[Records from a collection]
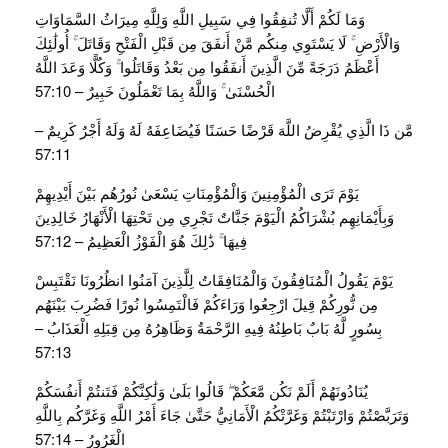
وَمَا لَكُمْ أَلَّا تُنفِقُوا فِي سَبِيلِ اللَّهِ وَلِلَّهِ مِيرَاثُ السَّمَاوَاتِ
وَالْأَرْضِ ۚ لَا يَسْتَوِي مِنكُم مَّنْ أَنفَقَ مِن قَبْلِ الْفَتْحِ وَقَاتَلَ ۚ أُولَٰئِكَ
أَعْظَمُ دَرَجَةً مِّنَ الَّذِينَ أَنفَقُوا مِن بَعْدُ وَقَاتَلُوا ۚ وَكُلًّا وَعَدَ اللَّهُ
الْحُسْنَىٰ ۚ وَاللَّهُ بِمَا تَعْمَلُونَ خَبِيرٌ – 57:10
مَّن ذَا الَّذِي يُقْرِضُ اللَّهَ قَرْضًا حَسَنًا فَيُضَاعِفَهُ لَهُ وَلَهُ أَجْرٌ كَرِيمٌ –
57:11
يَوْمَ تَرَى الْمُؤْمِنِينَ وَالْمُؤْمِنَاتِ يَسْعَىٰ نُورُهُم بَيْنَ أَيْدِيهِمْ
وَبِأَيْمَانِهِم بُشْرَاكُمُ الْيَوْمَ جَنَّاتٌ تَجْرِي مِن تَحْتِهَا الْأَنْهَارُ خَالِدِينَ
فِيهَا ۚ ذَٰلِكَ هُوَ الْفَوْزُ الْعَظِيمُ – 57:12
يَوْمَ يَقُولُ الْمُنَافِقُونَ وَالْمُنَافِقَاتُ لِلَّذِينَ آمَنُوا انظُرُونَا نَقْتَبِسْ
مِن نُّورِكُمْ قِيلَ ارْجِعُوا وَرَاءَكُمْ فَالْتَمِسُوا نُورًا فَضُرِبَ بَيْنَهُم
بِسُورٍ لَّهُ بَابٌ بَاطِنُهُ فِيهِ الرَّحْمَةُ وَظَاهِرُهُ مِن قِبَلِهِ الْعَذَابُ –
57:13
يُنَادُونَهُمْ أَلَمْ نَكُن مَّعَكُمْ ۖ قَالُوا بَلَىٰ وَلَٰكِنَّكُمْ فَتَنتُمْ أَنفُسَكُمْ
وَتَرَبَّصْتُمْ وَارْتَبْتُمْ وَغَرَّتْكُمُ الْأَمَانِيُّ حَتَّىٰ جَاءَ أَمْرُ اللَّهِ وَغَرَّكُم بِاللَّهِ
الْغَرُورُ – 57:14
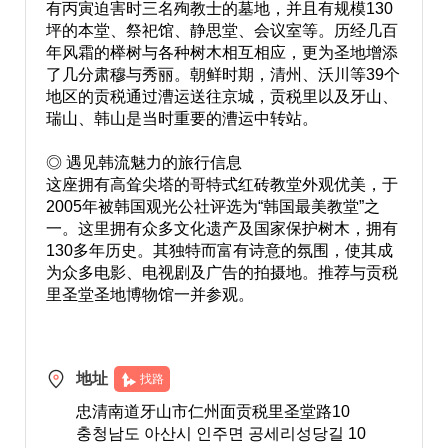
有丙寅迫害时三名殉教士的墓地，并且有规模130
坪的本堂、祭祀馆、静思堂、会议室等。历经几百
年风霜的榉树与各种树木相互相应，更为圣地增添
了几分肃穆与秀丽。朝鲜时期，清州、沃川等39个
地区的贡税通过漕运送往京城，贡税里以及牙山、
瑞山、韩山是当时重要的漕运中转站。
◎ 遇见韩流魅力的旅行信息
这座拥有高耸尖塔的哥特式红砖教堂外观优美，于
2005年被韩国观光公社评选为“韩国最美教堂”之
一。这里拥有众多文化遗产及国家保护树木，拥有
130多年历史。其独特而富有诗意的氛围，使其成
为众多电影、电视剧及广告的拍摄地。推荐与贡税
里圣堂圣地博物馆一并参观。
地址
找路
忠清南道牙山市仁州面贡税里圣堂路10
충청남도 아산시 인주면 공세리성당길 10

TASK TO CARRY OUT: The line with "瑞山、韩山是当时重要的漕运中转站。" and every line after it up to the end of the entries: output those exactly, and only those.

SOLUTION:
瑞山、韩山是当时重要的漕运中转站。
◎ 遇见韩流魅力的旅行信息
这座拥有高耸尖塔的哥特式红砖教堂外观优美，于
2005年被韩国观光公社评选为“韩国最美教堂”之
一。这里拥有众多文化遗产及国家保护树木，拥有
130多年历史。其独特而富有诗意的氛围，使其成
为众多电影、电视剧及广告的拍摄地。推荐与贡税
里圣堂圣地博物馆一并参观。
地址
找路
忠清南道牙山市仁州面贡税里圣堂路10
충청남도 아산시 인주면 공세리성당길 10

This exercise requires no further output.